In the United States, midwives attend less than 10 percent of births. But the demand for midwifery services is growing. Today, 32 states license Certified Professional Midwives and many more allow practice without regulation. In some states, midwives are still working to gain the legal rights of other medical professionals. They’re also working to have collaborative relationships with doctors and hospitals so they can safely practice.
Midwives form nurturing, trusting relationships with the people they work with. They lend pregnant people confidence, wisdom and the space to give birth in their own way surrounded by the people they love.
Midwives provide personalized care so people feel heard and included in their own care.
Midwives aim for birth experiences that trade technology for hands-on help during labor and delivery and postpartum care. If a pregnant person needs obstetrical care, midwives refer them to that care.
The profession isn’t for the faint of heart. It is for people who are dedicated to the ideas of pregnant people deciding what type of birth they want, of natural birth, of home birth, and of caring for a pregnant person as a whole person.
What does a midwife do?
We train midwives in the Midwives Model of Care©, which defines pregnancy and birth as normal life events.
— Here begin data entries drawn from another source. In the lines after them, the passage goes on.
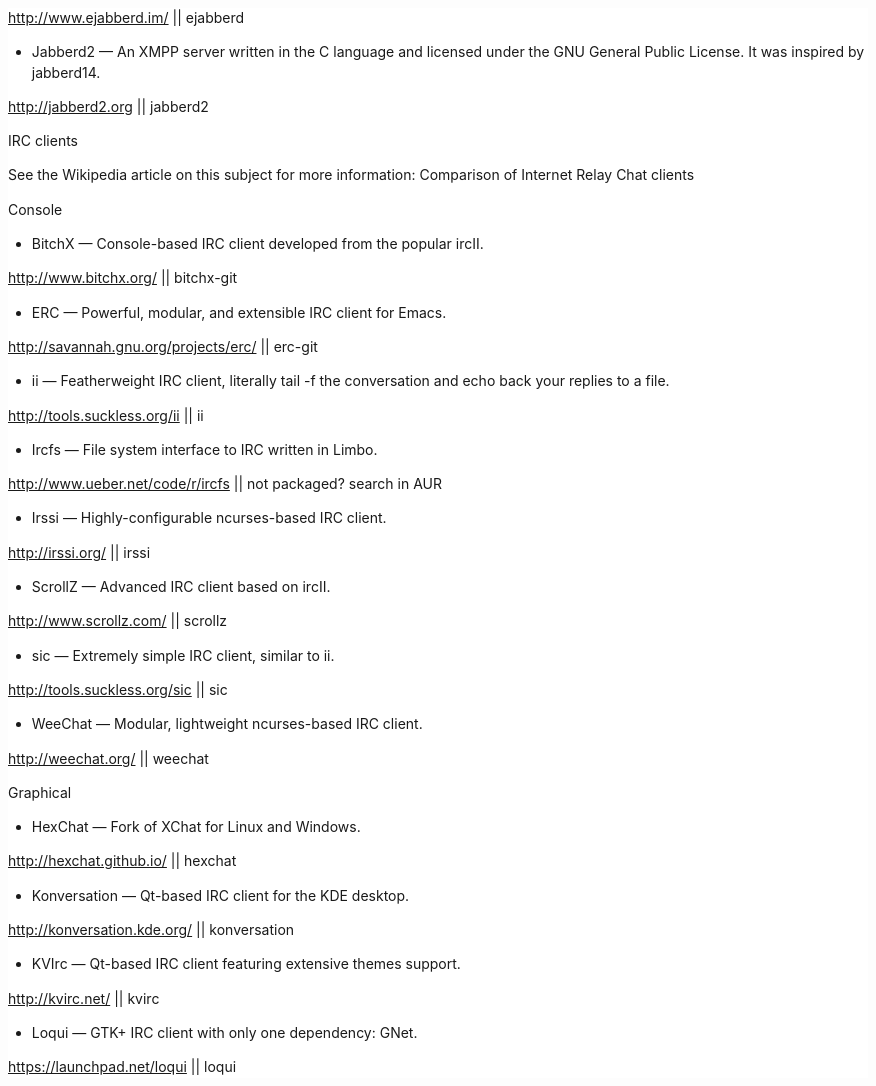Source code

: http://www.ejabberd.im/ || ejabberd

-   Jabberd2 — An XMPP server written in the C language and licensed
    under the GNU General Public License. It was inspired by jabberd14.

http://jabberd2.org || jabberd2

IRC clients

See the Wikipedia article on this subject for more information:
Comparison of Internet Relay Chat clients

Console

-   BitchX — Console-based IRC client developed from the popular ircII.

http://www.bitchx.org/ || bitchx-git

-   ERC — Powerful, modular, and extensible IRC client for Emacs.

http://savannah.gnu.org/projects/erc/ || erc-git

-   ii — Featherweight IRC client, literally tail -f the conversation
    and echo back your replies to a file.

http://tools.suckless.org/ii || ii

-   Ircfs — File system interface to IRC written in Limbo.

http://www.ueber.net/code/r/ircfs || not packaged? search in AUR

-   Irssi — Highly-configurable ncurses-based IRC client.

http://irssi.org/ || irssi

-   ScrollZ — Advanced IRC client based on ircII.

http://www.scrollz.com/ || scrollz

-   sic — Extremely simple IRC client, similar to ii.

http://tools.suckless.org/sic || sic

-   WeeChat — Modular, lightweight ncurses-based IRC client.

http://weechat.org/ || weechat

Graphical

-   HexChat — Fork of XChat for Linux and Windows.

http://hexchat.github.io/ || hexchat

-   Konversation — Qt-based IRC client for the KDE desktop.

http://konversation.kde.org/ || konversation

-   KVIrc — Qt-based IRC client featuring extensive themes support.

http://kvirc.net/ || kvirc

-   Loqui — GTK+ IRC client with only one dependency: GNet.

https://launchpad.net/loqui || loqui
Under this definition, a midwife:
- Provides comprehensive natal care for pregnant people through the pregnancy, birth and up to 6 weeks postpartum.
- Helps pregnant people determine their ideal birth.
- Guides births at homes, freestanding birth centers and sometimes in a hospital, addressing complications and providing care for newborns.
- Minimizes technological interventions in childbirth.
- Counsels clients on subjects like nutrition, emotional well being, sex, breastfeeding and parenting.
- Provides well-woman care for non-pregnant people.
Are there different types of midwives?
There are two types of certified midwives: Certified Professional Midwives, Certified Nurse Midwives.
Birthwise Midwifery School trains midwives to be Certified Professional Midwives.
CPMs are trained in well-woman care, pregnancy care, care during labor, and postpartum care based on standards set by the Midwifery Education Accreditation Council, and they are certified through an exam by the North American Registry of Midwives.
CPMs are called direct-entry midwives. This means they did not necessarily go to nursing school before becoming a midwife.
- Some CPMs have nursing degrees or other bachelor’s degrees, but many do not.
- Some come from a healthcare background, but many do not.
- Some were doulas — birthing assistants — who sought more formal training. Birthwise requires students to take doula training before classes start.
- Some sought formal education and credential after being a midwife in a state that didn’t require it.
Other midwives are nurses who have the credential of Certified Nurse Midwife. They have special training in maternity, obstetrics and new baby care from a credentialed nursing school.
What are good qualities to have to be a midwife?
Willing to get their hands dirty — literally. Midwives are exposed to blood, urine, feces, vaginal secretions and amniotic fluid on a regular basis.
Calm under pressure. Midwives must sometimes respond urgently to a life-or-death situation.
Great with interpersonal skills. Midwives counsel their patients on a wide variety of topics, including sensitive ones like sex and emotional wellbeing.
Patient. It takes hours, sometimes days to bring life into this world the natural way.
Professional. Midwives abstain from drugs and alcohol while on call. They also may deal with physicians who have negative views of midwifery.
Flexible. Midwives often work long, unpredictable hours that interfere with other obligations. Ideal midwives have flexibility to embrace the midwife lifestyle.
Self-motivated and independent. Midwives often run their own practices, and being a self-starter is important for the business side of midwifery.